I just hope they save a spot for the 1996 Farm Bill.
The 1996 Farm Bill, you may recall, was passed by a Republican-controlled Congress concerned that decades of federal price supports and acreage reduction programs had sapped the vitality from American agriculture. The Freedom to Farm approach they enacted was intended to unshackle producers’ ability to thrive in the emerging competitive global marketplace.
Yeah, and New Coke was supposed to taste good, too.
Anyone who has drilled a kernel of wheat into the High Plains soil over the past five years knows that this farm bill has amounted to nothing less than an absolute disaster. Only a series of annual disaster appropriations from Congress have staved off a wholesale exodus from American agriculture.
As if the failure weren’t already obvious, the U.S. Department of Agriculture announced in January that 2001 farm incomes would drop another 10 percent without another round of federal assistance. So, what will the Congress do this year? Freedom to Farm does not officially expire until next year, but the House Agriculture Committee is convening hearings on the farm bill in early February. Debate is raging among committee members concerning whether those hearings will result in new legislation this year, or whether they are a warm-up for the real debate in 2002.
Though nearly every member of the Agriculture Committee acknowledges Freedom to Farm’s failings, some who helped draft the bill five years ago are reluctant to bury it before it expires. C’mon folks, even though Henry Ford named the Edsel after his son, he didn’t hesitate to pull the plug when the car bombed in the marketplace.
Just as interesting as the congressional debate is the discussion raging among agricultural organizations. One large organization just completed its national convention with a policy advocating that the next farm bill should direct the bulk of financial support to the nation’s handful of largest operations. Wait a minute…aren’t these the operations that are supposed to be the most efficient? Why, then, do only the large farms deserve to enjoy a federal safety net?
Some commodity groups, meanwhile, continue to cling to the belief that unfettered free trade policies are the financial salvation for American agriculture. Those groups haven’t shared with the rest of us how American farmers and ranchers can prosper in a marketplace where we compete with countries that exploit human labor, ignore environmental concerns, and only loosely monitor health and safety regulations.
Policymakers sitting down to draft the next farm bill need to recognize that urban consumers, rural communities, and the nation’s agricultural producers will be best served by a policy that fosters stability rather than volatility. The next farm policy needs to help producers bring the annual output of crops and livestock into line with actual demand. If maintaining a food reserve is in the best interest of this nation, then the farm bill should subsidize that cost.

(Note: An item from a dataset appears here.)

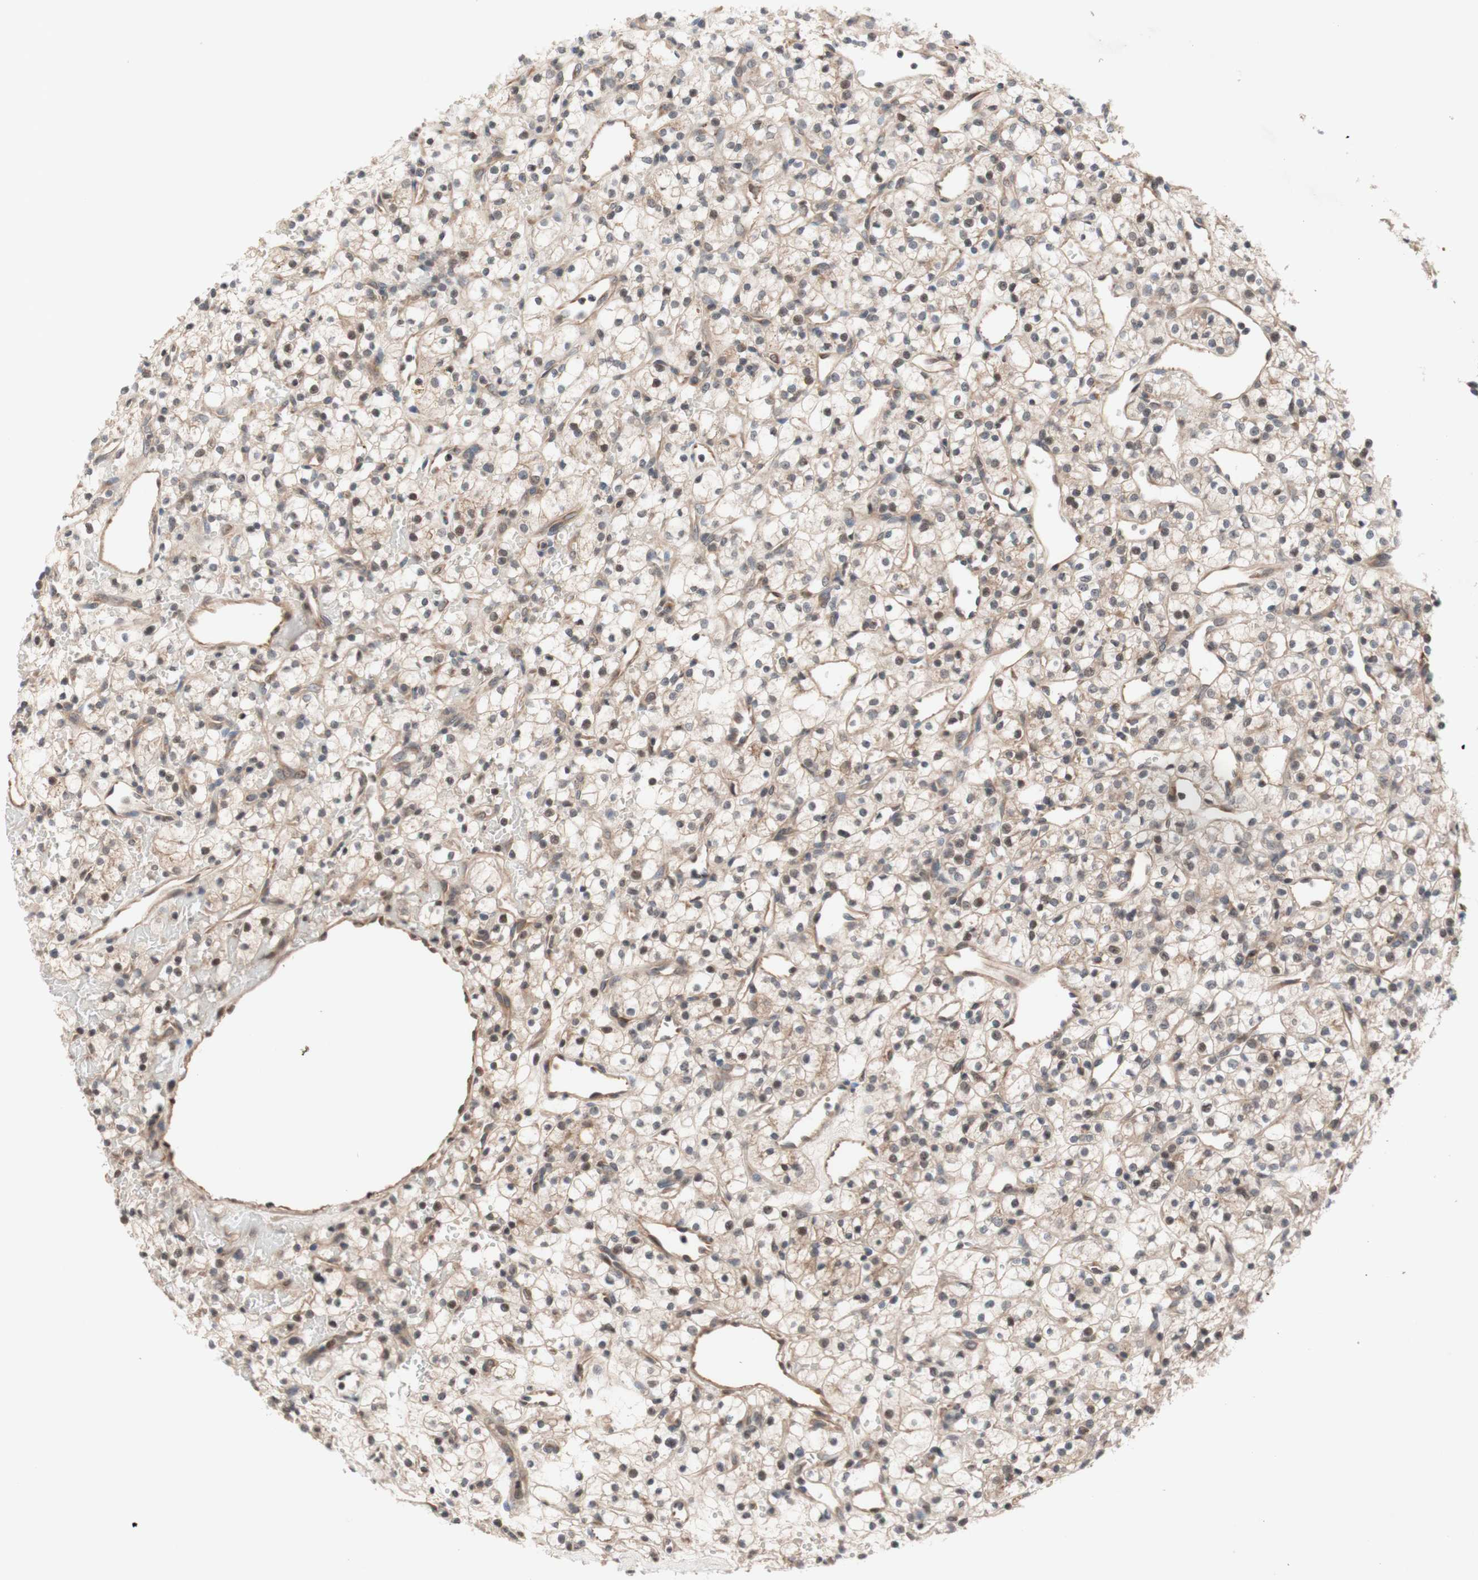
{"staining": {"intensity": "moderate", "quantity": ">75%", "location": "cytoplasmic/membranous,nuclear"}, "tissue": "renal cancer", "cell_type": "Tumor cells", "image_type": "cancer", "snomed": [{"axis": "morphology", "description": "Adenocarcinoma, NOS"}, {"axis": "topography", "description": "Kidney"}], "caption": "A photomicrograph of renal cancer (adenocarcinoma) stained for a protein shows moderate cytoplasmic/membranous and nuclear brown staining in tumor cells.", "gene": "CD55", "patient": {"sex": "female", "age": 60}}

If protecting soil and water resources are an important national goal, then federal farm policy should provide the financial incentives to compensate producers through a multi-year set-aside. If an agricultural system composed of many diversified agricultural operations best stimulates the rural economy, then the new farm bill should appropriately target benefits to the first units of production from any operation.
And, if government policymakers truly want farmers to compete in the new marketplace, the next farm bill needs to target significant resources to help producers organize new cooperatives and other types of locally based value-added businesses.
Congress can get it right. After all, the same company that hatched the Edsel also gave us the Mustang a decade later.